= What you are asked to do =
Only one number is wanted: the count of lines in the records below that hold the word "Ihre".

= Supplied data =
================
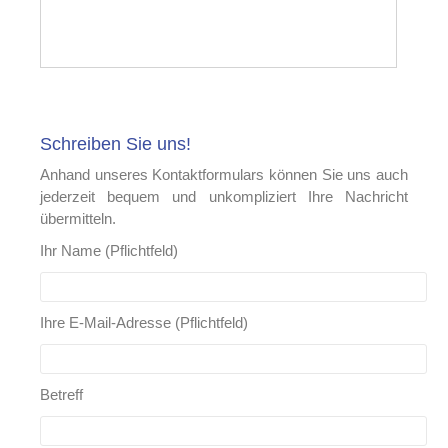
Schreiben Sie uns!
Anhand unseres Kontaktformulars können Sie uns auch
jederzeit bequem und unkompliziert Ihre Nachricht
übermitteln.
Ihr Name (Pflichtfeld)
Ihre E-Mail-Adresse (Pflichtfeld)
Betreff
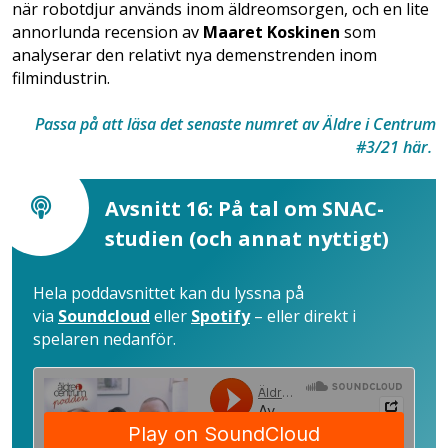
när robotdjur används inom äldreomsorgen, och en lite
annorlunda recension av
Maaret Koskinen
som
analyserar den relativt nya demenstrenden inom
filmindustrin.
Passa på att läsa det senaste numret av Äldre i Centrum
#3/21 här.
Avsnitt 16: På tal om SNAC-
studien (och annat nyttigt)
Hela poddavsnittet kan du lyssna på
via
Soundcloud
eller
Spotify
– eller direkt i
spelaren nedanför.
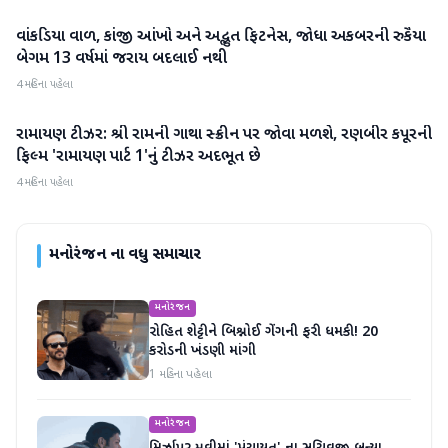
વાંકડિયા વાળ, કાંજી આંખો અને અદ્ભુત ફિટનેસ, જોધા અકબરની રુકૈયા
મનોરંજન
બેગમ 13 વર્ષમાં જરાય બદલાઈ નથી
4 મહિના પહેલા
રામાયણ ટીઝર: શ્રી રામની ગાથા સ્ક્રીન પર જોવા મળશે, રણબીર કપૂરની
મનોરંજન
ફિલ્મ 'રામાયણ પાર્ટ 1'નું ટીઝર અદભૂત છે
4 મહિના પહેલા
મનોરંજન
ના વધુ સમાચાર
મનોરંજન
રોહિત શેટ્ટીને બિશ્નોઈ ગેંગની ફરી ધમકી! 20
કરોડની ખંડણી માંગી
1 મહિના પહેલા
મનોરંજન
================
= Output of the task =
2